Koor ended up having a painting in the Museum of Modern Art two years later, says Lewis. Ahearn has had a successful career in his own right. And Haring’s legacy is far-reaching, including a piece on the Berlin Wall.

As for Lewis? He recently stepped back from his position as Dean of the UC Irvine Art School to create more. “I’m not going to be a rock musician—which is what I’ve always wanted to be—but I do write, and I do work,” he told me. “And I have a lot of things I’ve always thought about, and been in a lot of shows. Now I have the opportunity to just focus on that. It’s exciting. It’s exhilarating.”

Yes, he wanted to spend more time with his 11-year-old son (he also has a 35-year-old daughter). But he also felt time ticking. He’d begun lifting weights again and working on core strength to keep in shape, but he wanted to make sure his mind was agile as well. He wasn’t interested in repeating the mistakes of his father and others in his generation.

“They didn’t take that experience they had and do something else with it,” he says. “I’m an artist. I believe that great art is made from experience.

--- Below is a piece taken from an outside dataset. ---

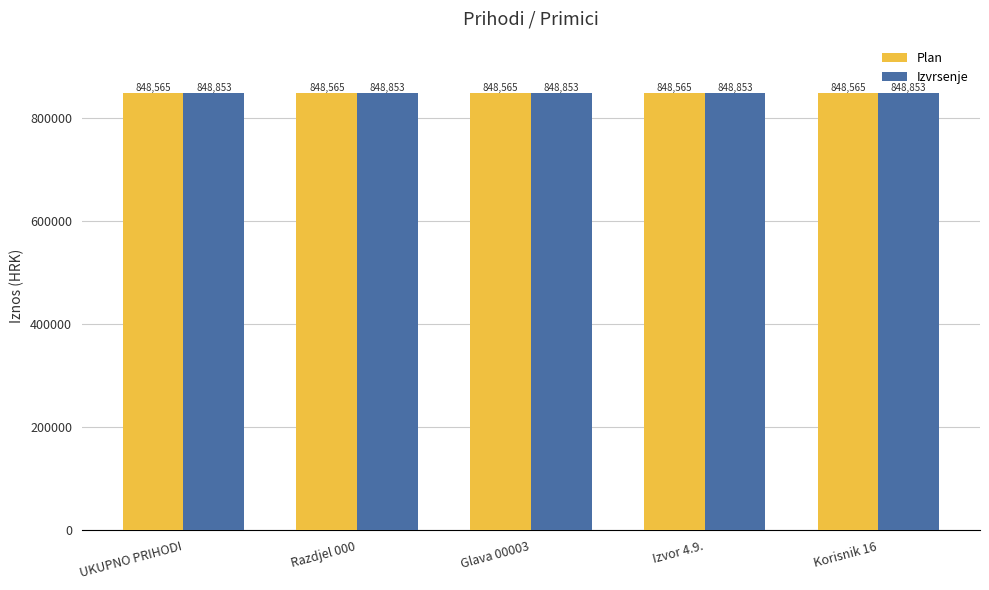

Which series has the largest total across all categories?

Izvrsenje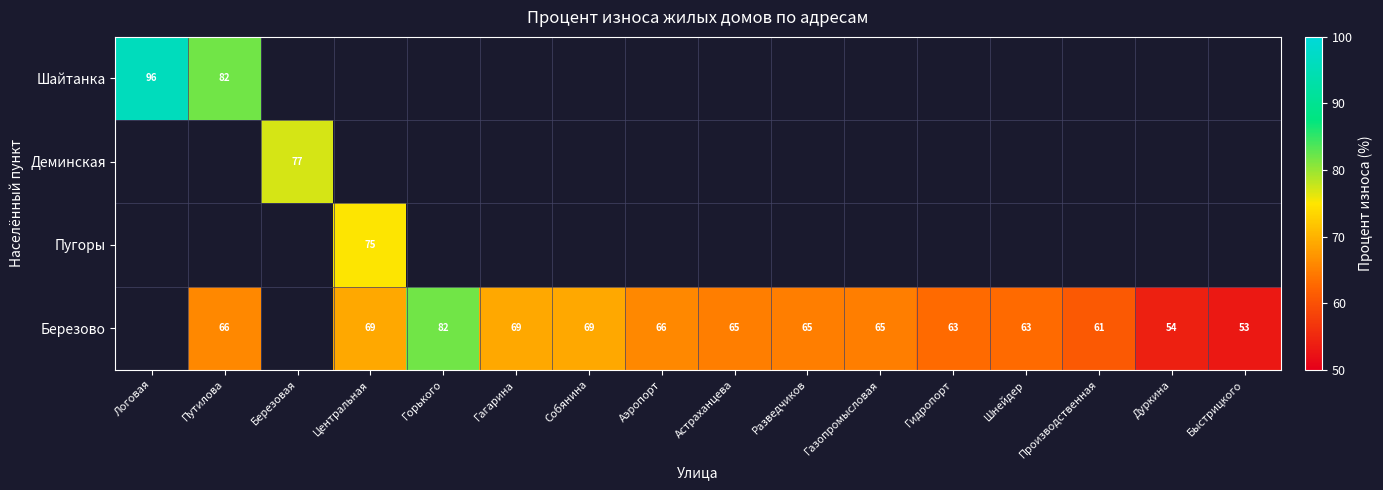

The value of Березово at Гагарина is 69. True or false?

True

That doesn’t mean you can’t make a fabulous piece when you’re 21, but it takes you 40 years to learn how to paint, and takes you 40 years to learn to be a photographer … to really know everything, to know about what you’re doing. This 10,000 hours thing? I think it’s 20,000 hours, personally.”

He’s also starting to downsize. A few weeks ago, he turned in his BMW (and he really misses that sound system) and were his son not in high school, he and his wife would probably move somewhere more urban.

I ended up photographing Joe at his home in a bedroom subdivision of Irvine: perfect homes, perfect lawns; and I couldn’t help but think, “This is a long way from the South Bronx.” But he’ll keep busy with traveling. He recently came back from a trip to Iceland, where he was sketching. He’s also got this wild idea to produce a fragrance, Black Out – an idea born when he saw Britney Spears had one. “I thought, shit, all of these stars have a perfume,” he says. “Why don’t I have a one?”

Indeed. Why shouldn’t Joe have one? Or anything else he’s after, really.

“I look at it day to day,” he says. “I make plans, I have things I’d like to do. I don’t put very much weight on being 62.”